I ask "Are you cheating on me?" A look of shock comes over her face. She denies. I tell her about the text messages. She starts telling me pieces about one night during the Hurricane work in September, this person came on to her and she denied his advances. She said that was all that happened. I asked why would she continue to talk to this person and she said that he told her she was pretty and did a good job. I go on about the texts implying there was sex. She says they were jokes. I of course mention that no one jokes like that. I tell her to get this person on the phone. I grill him about if he had sex with my wife or even tried. He of course denies. I ask him about the so called jokes and he replies that she jokes like that. In not so many words I threatened him and told him to lose my wife's number. My wife and I continue our argument where she denies there was sex, expressed her love for only me, and blocks this guys number from her phone. Well, once she blocked the number, his texts started to disappear from the app on my desktop unknowingly to me. I tell her to leave me alone and she proceeds to go back downstairs. The rest of the night is back and forths about how she loves me and would not do anything to hurt me. I counter that she has hurt me and we need a divorce.

I come back to the desk and notice that the texts from him are all disappearing except for pictures of his daughter and him with his daughter. I think that I lost my ability to save the texts but was still able to save her responses to his unseen questions. I still have them saved and they hurt as much 12 days later as the day I came upon them.

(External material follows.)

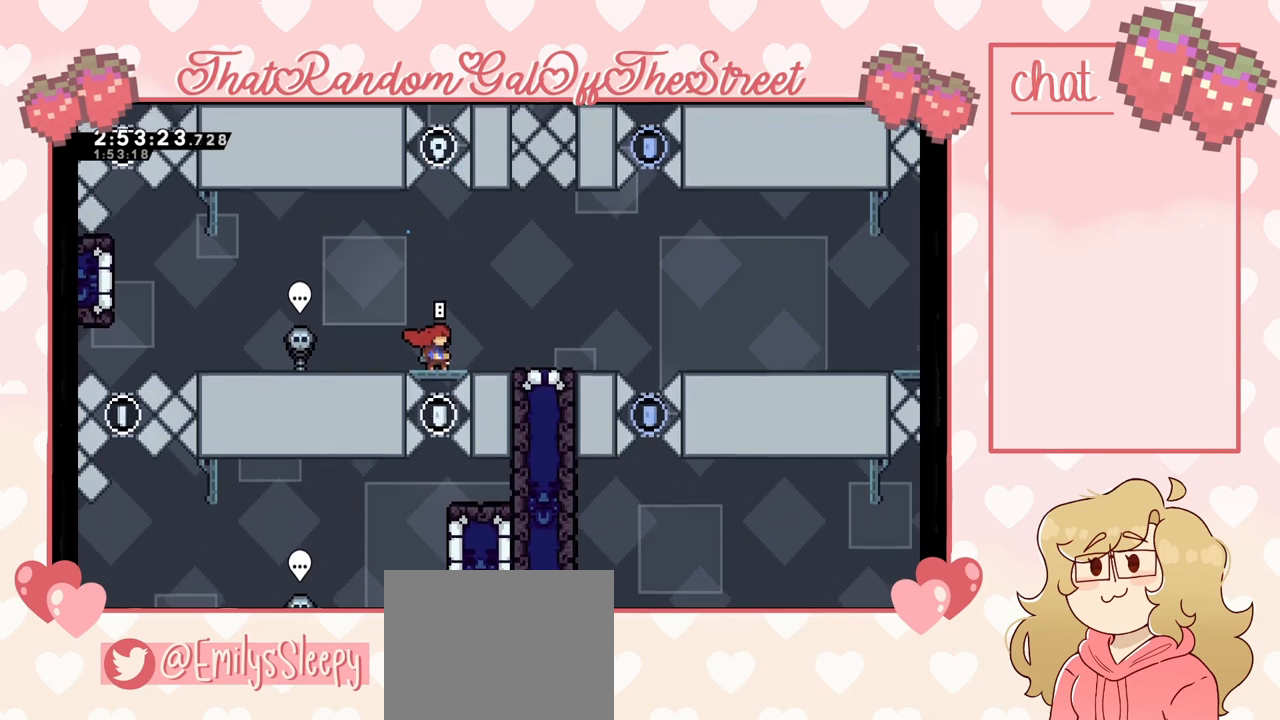
{"buttons": [], "left_stick": "center", "right_stick": "center", "events": []}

Our anniversary day comes and I leave the house early because I am not able to sleep at all. I head to a coffee shop and sit there for a couple hours reflecting on the previous day. I reread the text messages in my head and think to myself, maybe they were jokes. I head back home and she meets me at the door and continues to say how much she loves me and how she will do anything to fix the wrongs. I agree to review the text messages again with her so she can point out where my misunderstandings are. She has already deleted all of her texts by this point and we never really sit down to review the texts. We talk throughout the day and the back and forth involves me saying, "why didn't you tell me about his pass," while she comes at me with, "you shut down and you stopped communicating with me." This leads to an afternoon of more tears and me thinking about how terrible I must be that my own wife won't tell me anything, anymore. I agree to go to counseling to work on my communication issues and work on our marriage. The remainder of Sunday is great...I convince myself that she was joking in the texts and that I will be more vocal about how much I love her. I slept through the night.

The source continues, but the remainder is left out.